Directed by Roland Emmerich, the 1994 Stargate film received a mixed response from critics but drew a surprisingly large audience. Kurt Russell and James Spader starred as Colonel Jack O'Neill and Dr. Daniel Jackson in an ambitious story dominated by impressive visuals. There were some flat, hokey moments, but the adventure plot attracted many fans. The premise of a Stargate leading to another planet was unique and seemed perfect for a television series. Showtime commissioned Wright and Jonathan Glassner to adapt the movie into a weekly show. MacGyver's Richard Dean Anderson and the lesser-known Michael Shanks replaced Russell and Spader in the lead roles. The other stars were Amanda Tapping as Colonel Samantha Carter, Christopher Judge as Teal'c and Twin Peaks' Don S. Davis as General Hammond. This core group of likable actors would drive SG-1's success for a majority of its lengthy run.

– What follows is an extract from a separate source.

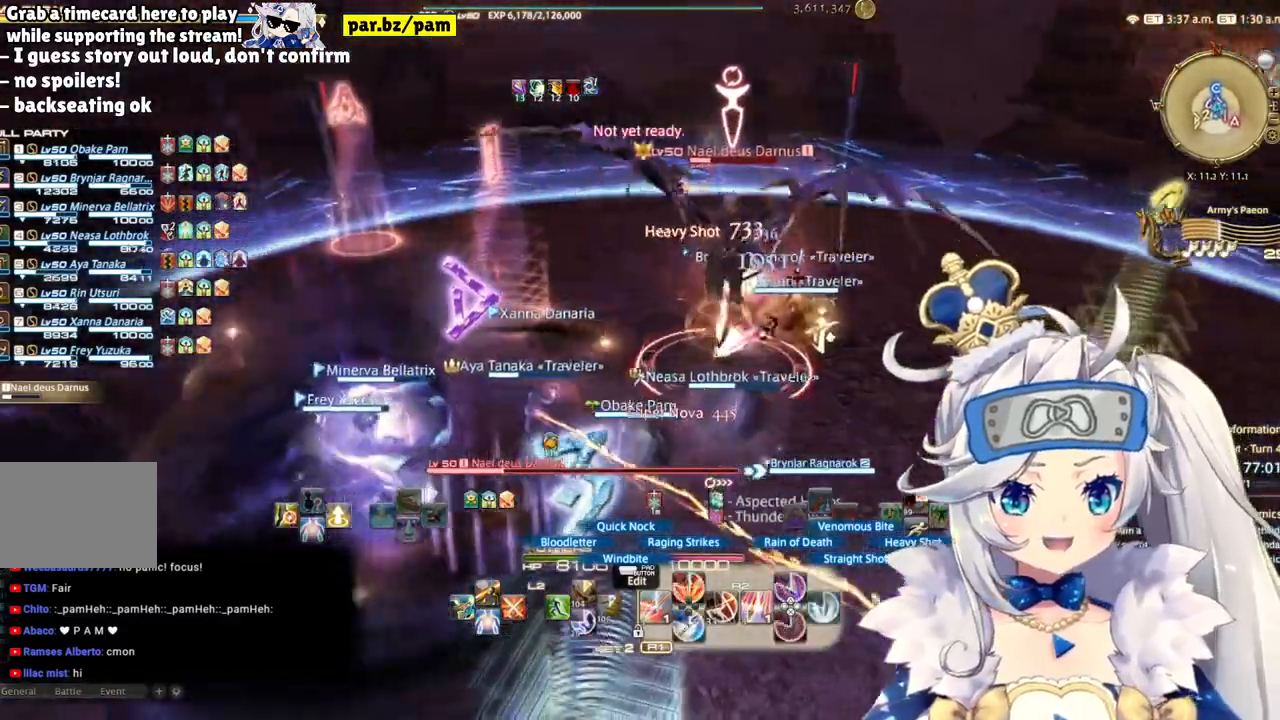
{"buttons": ["R2"], "left_stick": "down-left", "right_stick": "center", "events": [[233, "right_stick", "center"], [367, "left_stick", "down-left"]]}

In its original form, Children of the Gods effectively bridges the film with the series and uses some inventive plot devices to expand the scope. Anderson's a natural as O'Neill, and the other major stars show promising chemistry. But there were some awkward moments, particularly involving some key introductions and unsuccessful supporting roles. The visual effects were fine for 1997, but they paled in comparison to images seen in subsequent years. Finally, many scenes in the lair of the villainous Apophis (Peter Williams) cross into ridiculous territory. Considered as the first episode of an ongoing story, though, it's a worthy introduction to the characters and environment.
This žFinal CutÓ includes countless small changes that are barely noticeable, but there are some major edits. If you're concerned with spoilers regarding these updates, it might be worth skipping down to discussion of the extras. One surprising change is the complete re-recording of Judge's lines for Teal'c. His voice was less confident originally and differed from the tone of his series work. We also see more of Teal'c in this edit to make his change of heart more understandable. Another big change is the removal of some cringe-inducing lines from Tapping in Carter's first scene. It's an improved moment, but there's only so much you can do with awkward footage. This episode also offers the only nude scenes in the entire show, so their removal wasn't a major surprise.

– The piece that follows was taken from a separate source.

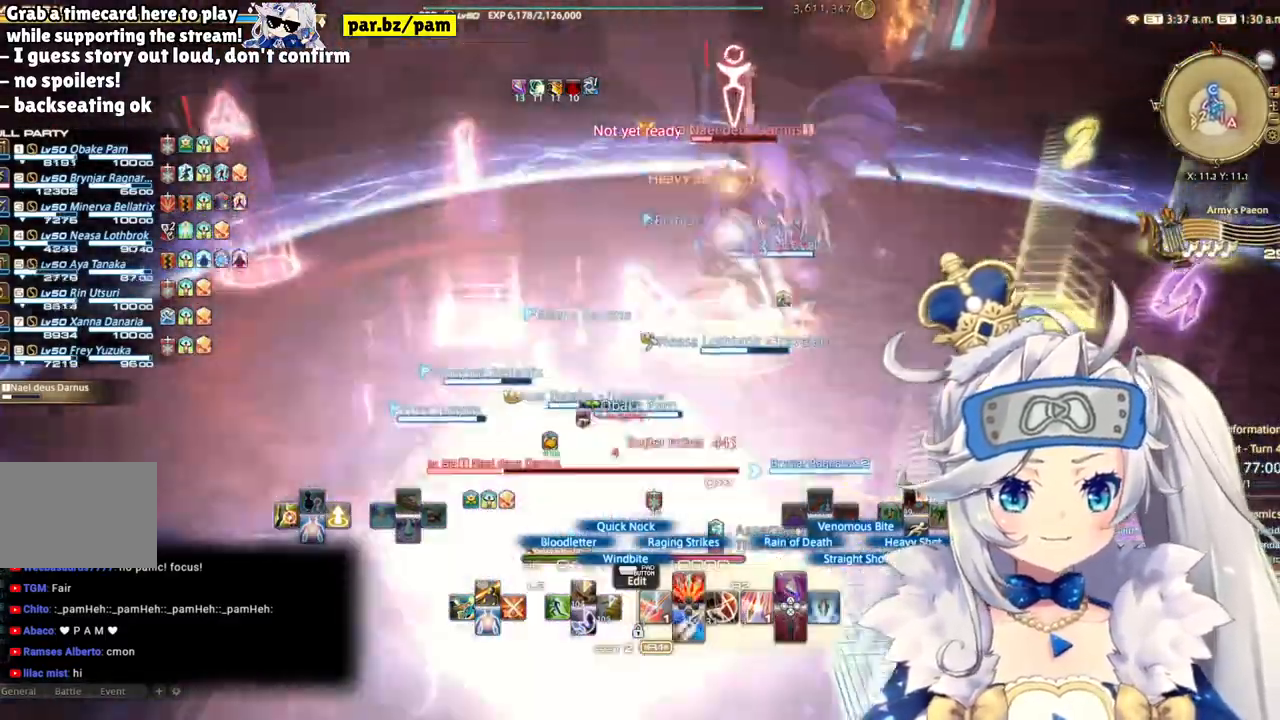
{"buttons": ["R2"], "left_stick": "down-left", "right_stick": "center", "events": [[150, "CIRCLE", "down"], [217, "left_stick", "left"], [367, "CIRCLE", "up"], [367, "left_stick", "down-left"]]}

The improved Stargate effects are a subtle change but pay huge dividends in enhancing its grandeur. Another plus is a second Death Glider during the final chase to craft a more exciting sequence. The only downside is the new pyramid shot, which moves too far into obvious CGI territory. Visual Effects Supervisor Michelle Comens deserves serious praise for creating plenty of great effects, even if there are a few missteps. And I can't say enough good things about Joel Goldsmith's new score, which is eons better than the original music.
This release just includes two extrasůa commentary with Anderson and Wright and the featurette Back to the Beginning. The discussion is mostly scene-specific and should interest viewers wanting to know more about the changes. Anderson keeps everything light, which makes for an enjoyable but not very informational track. The other piece gives a quick look at the edits via interviews with Wright and Comens. They provide interesting details, but this feature should have at least been twice as long. It's disappointing to not see extras chronicling the episode's production or at least interviews with the other cast members. This omission makes it harder for me to give a strong recommendation.

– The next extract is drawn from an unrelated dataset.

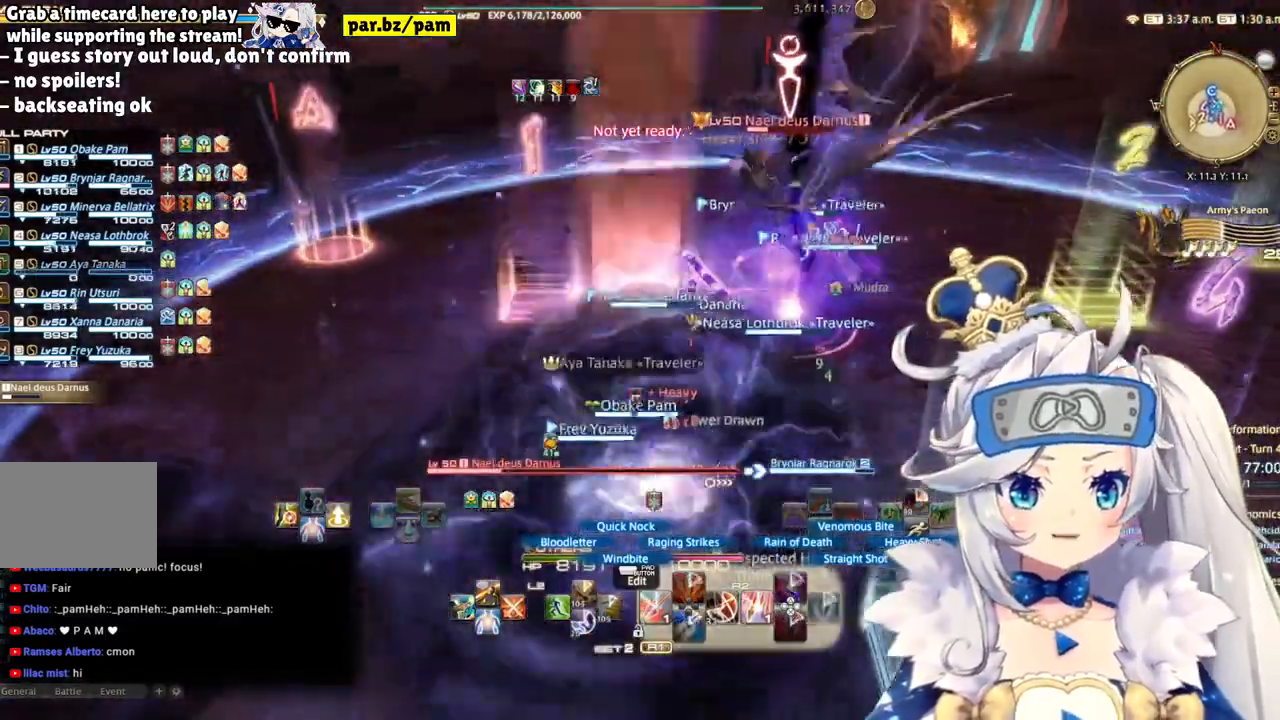
{"buttons": ["R2"], "left_stick": "down-right", "right_stick": "center", "events": [[167, "right_stick", "right"], [233, "left_stick", "down"], [333, "left_stick", "down-right"], [417, "right_stick", "center"]]}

So is Children of the Gods: The Final Cut worth buying? The answer depends on your interest in Stargate SG-1. If you're a die-hard fan, buying this new version is a no-brainer. The changes are significant enough to warrant double-dipping. If you're a casual viewer, however, I'd stick with the full seasons. I appreciate this different look at an old favorite but think a rental is the best choice for many fans.